# Favorite conversion?



## Skye (Oct 22, 2008)

Ok so, My friend and I are kind of bummed out in the money area so getting our hands on the brutally expensive (to those without money) GW models is difficult. Recently my friend needed a Khorne Lord on a Juggernaught....which is not in our budget of zero. He was tired of having to proxy something else, and while talking about it I happened to look over at my box o' tyranids. I laughed and said, "wouldn't it be great to have him riding a tyranid warrior?"
....
So Now I have built a Khorne Lord riding a brass bug warrior and I'm pretty proud of myself.

Other such stories include a complete home-made honour guard, a Daemon prince made out of a lictor and a minotaur....ect.

Anyone else have any such fun stories?
(Pix soon )


----------



## Sangus Bane (Jun 17, 2009)

Well... I have a dread that tried to commit suicide... He didn't like the paintjob I guess... well neither do I. BUT YOU DON'T SEE ME JUMPING OF OFF STUFF, DO YOU?!?

Anyway... He jumped/fell of the table while playing a game and the power plant fell off... The power plant somehow managed to get invisible (Or it was pulled into the warp, I don't know.) IT had completely disappeared!

Eventually I just used plasticard to fill up the gap. Not really a conversion but the story sort of fits.

I'm looking forward to the pics!


----------



## Skye (Oct 22, 2008)

Yeah, I think I have a warphole under my couch because everything I drop goes under it. I feel your pain T.T


----------



## oreomaster3 (Mar 13, 2009)

i had immolators and old transformers figurines.
needed exorcists (SoBs tank that is really expensive)
had 0$
took 2 rocket launchers from my toys and got 2 exorcists
:biggrin:


----------



## Inquisitor Einar (Mar 6, 2009)

Since I have a nice paying job, and I take my time painting stuff and think ahead a lot before I buy stuff, I don't have any problems getting what I want for my army really, so I don't have any 'fun stories' like yours.

My favorite conversion at the moment is still one of my objective markers, it's actually the first real kitbash/conversion I've done.
( http://www.heresy-online.net/forums/gallery/data/555/medium/DSCN0021.JPG )

I'm working on a new really kickass one for my Cannoness though, when she's done, I'll post pics.


----------



## A1i3nz (Apr 1, 2009)

Turned a regular boy, bic pen, some extra green stuff and my friends IG bits into a burna boy!!!! Thats the only real one i have though


----------



## Col. Schafer (Apr 15, 2008)

Collection entries:
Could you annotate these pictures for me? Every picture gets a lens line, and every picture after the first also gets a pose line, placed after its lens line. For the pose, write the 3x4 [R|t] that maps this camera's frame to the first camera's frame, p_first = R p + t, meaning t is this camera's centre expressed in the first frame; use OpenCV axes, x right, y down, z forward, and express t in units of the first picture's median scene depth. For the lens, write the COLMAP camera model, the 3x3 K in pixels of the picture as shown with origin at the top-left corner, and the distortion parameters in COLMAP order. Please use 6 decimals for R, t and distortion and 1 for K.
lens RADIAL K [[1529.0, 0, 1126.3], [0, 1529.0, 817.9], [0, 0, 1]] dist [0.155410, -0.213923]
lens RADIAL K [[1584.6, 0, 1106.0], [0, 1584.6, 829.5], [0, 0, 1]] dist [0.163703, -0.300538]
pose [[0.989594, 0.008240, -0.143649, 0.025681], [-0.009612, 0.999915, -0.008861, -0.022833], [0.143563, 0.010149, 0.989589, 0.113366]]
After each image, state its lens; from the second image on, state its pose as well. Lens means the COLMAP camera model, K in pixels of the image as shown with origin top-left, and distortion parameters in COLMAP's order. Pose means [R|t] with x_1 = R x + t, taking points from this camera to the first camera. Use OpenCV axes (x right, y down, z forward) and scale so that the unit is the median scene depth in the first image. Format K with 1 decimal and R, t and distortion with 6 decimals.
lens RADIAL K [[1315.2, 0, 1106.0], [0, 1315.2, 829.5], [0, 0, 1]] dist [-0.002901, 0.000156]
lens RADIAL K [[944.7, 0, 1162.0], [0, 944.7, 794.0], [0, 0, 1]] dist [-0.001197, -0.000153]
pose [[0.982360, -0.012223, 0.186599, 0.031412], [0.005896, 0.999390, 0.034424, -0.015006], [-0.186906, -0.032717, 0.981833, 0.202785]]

YOUR TASKS =>
• 1. In the forum thread on favorite conversions, what did Sangus Bane use to fill the gap after the dreadnought's power plant disappeared?
• 2. Carry on the forum thread on favorite conversions from where it stops.

ANSWERS TO THE PROBLEMS =>
• 1. Plasticard.

• 2.
I did a warhammer fantasy troll into an oblit, a block of dark elves into traitor guard, a termie-lord into a daemon prince, and a pen into an earth-shaker (mounted on a basalisk made out of foam) 

I'll pics later if I remeber to.

Oh, and a manticore out of a chimera.


----------



## Broguts (Jul 15, 2009)

this:


----------



## morfangdakka (Dec 31, 2006)

My two favorite ones. I needed a deffdread for my orks. My friend played nids and I had a few carnifex parts laying around so I looted a carnifex and turned it into my deffdread. 
The next one was I needed an airplane for my army but a forgeworld one was out of range at the time. So I did the next best thing with some left over landraider parts and made a figher bomber out of landraider parts and some plasticard. When I took into the GW store for the tournament one of the staffers took it and was running around the store making jet airplane and machine gun noises for like 20 minutes before I finally got it back.


----------



## El Mariachi (Jun 22, 2008)

Ah I remember those situations well, particularly when I was in uni! My answer was I got my girlfriend and mate into the game, but instead of doing 40k or fantasy, we played Necromunda. £20-40 worth of models each and you're good to game for the next few years as there is so much fun and variation available in Necromunda! Hell, 40k 4th edition was out at the time and when we later to converted to that we actually missed Necromunda more and went back to playing it! 

So I apologise I have no pictures of any of my favourite conversions but I hope my advice is useful anyway!


----------



## unxpekted22 (Apr 7, 2009)

i want to see pics of the khorne lord riding the tyranid. sounds pretty sweet.


----------



## projectda (May 12, 2008)

this here: http://www.heresy-online.net/forums/showthread.php?p=159288#post159288. though he fell and shattered on me. i still want to make 18 of these guys.


----------



## Skye (Oct 22, 2008)

The Ferocious Beast (Lord) Maggie (T Warrior) and Freak the Mighty



















Also I've been working on this Doomrider for a while.


----------



## Rye (Sep 22, 2009)

When I first began playing with my Guard, I was extremely reluctant to spend money on the more pricey metal models. So, Storm Troopers were out of the question. 

However, I had bought several Battleforces, which meant plenty of bits. I used an Infantry Squad, several Command Squads, heads from tank crew, heavy weapons teams, and even more command squads, and came up with 5 Storm Troopers. (I have 11 today, 3 of which are metal).

Early pic, before I began to refine details and base them:


----------



## shaantitus (Aug 3, 2009)

Elite inquisitor. 50cal Desert eagle(BP), shotgun and Laspistol(CCW)









Traitor Guard Commander. Carapace BP and Powerfist









Conversions that seemed to work out nicely.


----------



## Crimson_Fist_7 (Nov 28, 2008)

I havent actually done this, but gave my brother an idea to make a looted wagon:

Buy a hammerhedad gunship
Dont glue it to the flying base, but assemble it
Add some ork parts to it
Use a soldering iron to melt parts and make it look orkish (jagged bits, etc)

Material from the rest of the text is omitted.